9 août 2025 – Le club allemand du Bayern Munich a annoncé qu’il ne renouvellerait pas son partenariat publicitaire avec l’Office du Tourisme du Rwanda, connu sous la marque “Visit Rwanda”. Dans un communiqué, le club précise que le nouvel accord se concentrera désormais sur le développement de jeunes talents dans le pays, sans donner d’explication sur l’abandon du volet publicitaire.
Cependant, plusieurs médias allemands avancent que cette décision serait liée aux critiques croissantes visant Kigali sur la question des droits humains, ainsi qu’à son rôle dans la guerre en République Démocratique du Congo. L’armée rwandaise est accusée par l’ONU, des ONG et Kinshasa de soutenir militairement la rébellion du M23, qui contrôle aujourd’hui d’importantes portions du Nord et du Sud-Kivu, dont les capitales provinciales Goma et Bukavu. Kigali dément, affirmant que ses actions visent uniquement à sécuriser ses frontières.

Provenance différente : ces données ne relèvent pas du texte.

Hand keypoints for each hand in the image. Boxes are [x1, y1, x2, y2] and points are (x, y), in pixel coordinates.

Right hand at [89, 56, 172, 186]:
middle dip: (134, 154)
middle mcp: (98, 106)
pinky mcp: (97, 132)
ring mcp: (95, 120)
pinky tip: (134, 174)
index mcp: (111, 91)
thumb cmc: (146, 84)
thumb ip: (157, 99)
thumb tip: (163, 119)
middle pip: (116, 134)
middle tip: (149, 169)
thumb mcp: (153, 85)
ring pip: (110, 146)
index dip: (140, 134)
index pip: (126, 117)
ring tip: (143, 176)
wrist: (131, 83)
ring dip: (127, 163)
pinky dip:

Depuis plusieurs années, le Rwanda investit massivement dans le sponsoring sportif auprès de clubs européens prestigieux, affichant le slogan “Visit Rwanda” sur les maillots et dans les stades. Arsenal (Angleterre), Paris Saint-Germain (France) et Bayern Munich (Allemagne) font partie de ces partenariats, rejoints en avril dernier par l’Atlético de Madrid (Espagne).
En février 2025, le gouvernement congolais avait officiellement demandé à Arsenal, au PSG et au Bayern Munich de mettre fin à leurs accords publicitaires avec le Rwanda, qualifiés de “contrats tachés de sang”, au vu des accusations d’implication rwandaise dans le conflit congolais. La ministre congolaise des Affaires étrangères, Thérèse Kayikwamba Wagner, avait adressé des lettres de protestation à ces clubs, sans succès dans les cas d’Arsenal et du PSG, qui ont depuis prolongé leurs partenariats.

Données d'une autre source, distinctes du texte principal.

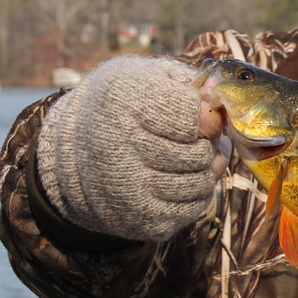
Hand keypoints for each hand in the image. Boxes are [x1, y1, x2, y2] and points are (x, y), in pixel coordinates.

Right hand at [36, 55, 226, 241]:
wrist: (76, 153)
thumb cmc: (124, 108)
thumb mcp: (149, 77)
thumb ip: (190, 84)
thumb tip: (220, 98)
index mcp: (120, 98)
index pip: (191, 115)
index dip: (207, 115)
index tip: (201, 114)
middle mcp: (116, 145)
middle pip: (197, 152)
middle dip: (206, 144)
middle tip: (194, 138)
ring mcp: (125, 188)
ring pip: (199, 183)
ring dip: (204, 169)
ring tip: (188, 157)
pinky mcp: (137, 220)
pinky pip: (193, 208)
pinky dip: (196, 193)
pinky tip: (179, 177)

Lors de son premier contrat, le Bayern Munich percevait plusieurs millions de dollars par an pour promouvoir “Visit Rwanda” dans ses stades et événements. Mais cette collaboration a été contestée dès le départ : en février, des supporters avaient brandi des banderoles dénonçant le soutien de Kigali au M23, responsable du déplacement de centaines de milliers de civils en RDC.

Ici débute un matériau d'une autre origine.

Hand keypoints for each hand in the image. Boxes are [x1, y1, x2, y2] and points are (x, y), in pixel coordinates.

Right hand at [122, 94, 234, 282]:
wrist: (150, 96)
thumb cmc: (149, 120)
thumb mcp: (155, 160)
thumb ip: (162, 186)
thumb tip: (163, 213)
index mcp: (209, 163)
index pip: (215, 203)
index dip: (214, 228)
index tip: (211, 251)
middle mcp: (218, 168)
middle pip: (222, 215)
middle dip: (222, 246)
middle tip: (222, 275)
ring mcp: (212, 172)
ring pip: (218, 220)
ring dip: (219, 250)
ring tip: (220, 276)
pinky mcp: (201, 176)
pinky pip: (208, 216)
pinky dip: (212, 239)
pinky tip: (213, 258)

Le Bayern Munich a déjà été au cœur de controverses similaires. Ses accords passés avec le Qatar avaient provoqué des protestations en raison du bilan du pays en matière de droits humains. Cette semaine encore, le club a signé un partenariat avec la compagnie aérienne Emirates, appartenant aux Émirats arabes unis, eux-mêmes accusés par des ONG de soutenir une partie au conflit dévastateur au Soudan. Un enchaînement de choix commerciaux qui, malgré les déclarations de bonnes intentions, continue d’exposer le club aux critiques sur ses alliances politiques et éthiques.